Mechanical properties of snow were investigated by means of a vibration response technique in a frequency range from 10Hz to 1MHz and a temperature range from –15° to –0.1°C with heating and cooling processes. The response signals were divided into two kinds of propagation, transverse and longitudinal waves through the snow sample. The temperature dependence of elastic-wave velocities showed a large decrease above –0.6°C. Poisson’s ratio and Young’s modulus of snow samples were derived from the longitudinal and transverse wave velocities. Poisson’s ratio of snow samples showed a value of 0.35 ± 0.01 below –0.6°C, and dropped to 0.29 or less at –0.1°C. Young’s modulus of snow samples at –0.1°C showed values seven-tenths as large as (25–34%less than) those below –0.6°C. These phenomena suggest weakening and slipping of boundaries between ice particles in snow samples near the melting temperature. The elastic-wave velocities and Young’s modulus change with the density of samples and with time and temperature cycling. These changes are related to the number and state of bonds between ice particles in snow samples.

Type
Research Article
Copyright
Copyright © The Author(s) [year] 2004

Introduction

The physical properties of snow, which change with time and temperature cycling, are important from the viewpoint of materials science and engineering for avalanche research and forecasts, snow melt forecasts and water-resources management. In our research of snow properties at temperatures of –15 to 0°C (Reference Takei and MaenoTakei and Maeno, 2001), we reported a peak phenomenon: the low-frequency electric conductivity of snow samples showed a peak around –2°C. Since a snow sample is an aggregate of ice particles, the peak phenomenon of the conductivity strongly suggests the destruction and reconstruction of contacts between ice particles in a thermal environment near the melting temperature. However, the nature of the contact is still not clear.

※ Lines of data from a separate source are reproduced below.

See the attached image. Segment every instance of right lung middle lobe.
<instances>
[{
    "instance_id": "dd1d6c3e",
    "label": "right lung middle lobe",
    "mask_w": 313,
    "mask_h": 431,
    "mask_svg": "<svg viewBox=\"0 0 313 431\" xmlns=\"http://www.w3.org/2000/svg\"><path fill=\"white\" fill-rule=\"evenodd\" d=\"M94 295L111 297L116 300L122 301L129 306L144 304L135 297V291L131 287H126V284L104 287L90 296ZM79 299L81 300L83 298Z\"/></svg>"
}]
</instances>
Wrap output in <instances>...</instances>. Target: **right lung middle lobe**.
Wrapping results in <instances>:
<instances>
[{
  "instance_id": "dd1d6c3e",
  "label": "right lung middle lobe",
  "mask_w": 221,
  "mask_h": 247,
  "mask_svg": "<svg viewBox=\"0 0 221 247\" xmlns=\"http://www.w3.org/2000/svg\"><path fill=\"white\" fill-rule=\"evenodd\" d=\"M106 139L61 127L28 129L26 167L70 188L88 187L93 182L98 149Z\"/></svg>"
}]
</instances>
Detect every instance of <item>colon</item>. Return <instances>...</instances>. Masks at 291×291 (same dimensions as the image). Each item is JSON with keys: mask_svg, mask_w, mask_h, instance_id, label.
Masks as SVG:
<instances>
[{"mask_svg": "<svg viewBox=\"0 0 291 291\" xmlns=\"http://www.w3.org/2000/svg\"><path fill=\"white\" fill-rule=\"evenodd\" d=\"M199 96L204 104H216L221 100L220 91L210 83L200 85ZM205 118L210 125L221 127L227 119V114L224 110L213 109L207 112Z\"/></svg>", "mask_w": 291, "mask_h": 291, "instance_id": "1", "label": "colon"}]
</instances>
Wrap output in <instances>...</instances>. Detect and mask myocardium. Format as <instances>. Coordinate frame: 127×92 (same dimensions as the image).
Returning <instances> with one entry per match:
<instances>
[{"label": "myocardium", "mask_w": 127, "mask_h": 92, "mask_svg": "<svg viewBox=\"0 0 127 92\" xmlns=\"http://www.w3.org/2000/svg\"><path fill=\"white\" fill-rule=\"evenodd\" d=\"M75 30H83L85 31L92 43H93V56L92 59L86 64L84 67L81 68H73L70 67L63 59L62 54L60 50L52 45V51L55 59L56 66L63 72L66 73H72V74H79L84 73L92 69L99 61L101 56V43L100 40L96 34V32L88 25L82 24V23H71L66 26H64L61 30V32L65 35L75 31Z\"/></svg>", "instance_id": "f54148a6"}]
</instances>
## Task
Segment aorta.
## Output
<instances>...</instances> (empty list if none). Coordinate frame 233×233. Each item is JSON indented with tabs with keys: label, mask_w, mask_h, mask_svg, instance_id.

The mechanical properties of snow have been investigated by many researchers and connected to the microstructure of snow, such as size, shape and arrangement of ice particles, and the number and state of bonds between ice particles (Reference MellorMellor, 1975; Reference SommerfeldSommerfeld, 1982; Reference Shapiro, Johnson, Sturm and BlaisdellShapiro and others, 1997; Reference Frolov and FedyukinFrolov and Fedyukin, 1998; Golubev and Reference Frolov and FedyukinFrolov, 1998; Reference Lehning, Bartelt, Brown, Fierz and SatyawaliLehning and others, 2002). We have tried to look at the problem of the bonds between ice particles in the measurement of the mechanical properties of snow by comparing elastic-wave velocity with dielectric response (Reference Takei and MaenoTakei and Maeno, 2003). In this paper, we show the elastic properties of snow samples which were sintered near the melting temperature, and discuss the significance of the bonds for the mechanical properties of snow.

Experimental Method

Samples measured were made of stored snow disintegrated by sieving. Ice particles released from stored snow were put through two sieves of different mesh (e.g. 1 and 2 mm diameter). Low-density samples (<400 kgm–3) were directly prepared by putting ice particles into a sample cell (No. 1 cell: a vessel of 90 mm diameter and 30 mm height with piezoelectric elements). High-density samples (>400 kgm–3) were prepared by first packing them into a metal cylinder of 30 mm diameter and 45 mm height and lightly compressing them with a metal piston (Fig.1a) and then setting them into a sample cell with piezoelectric elements (No. 2 cell: Fig. 1b). The compressed sample was 30 mm in diameter and about 30 mm in height. Good contact between the sample and the piezoelectric elements was achieved by coating the elements with lithium grease with a working temperature of –25 to 120°C (AZ Inc., #720).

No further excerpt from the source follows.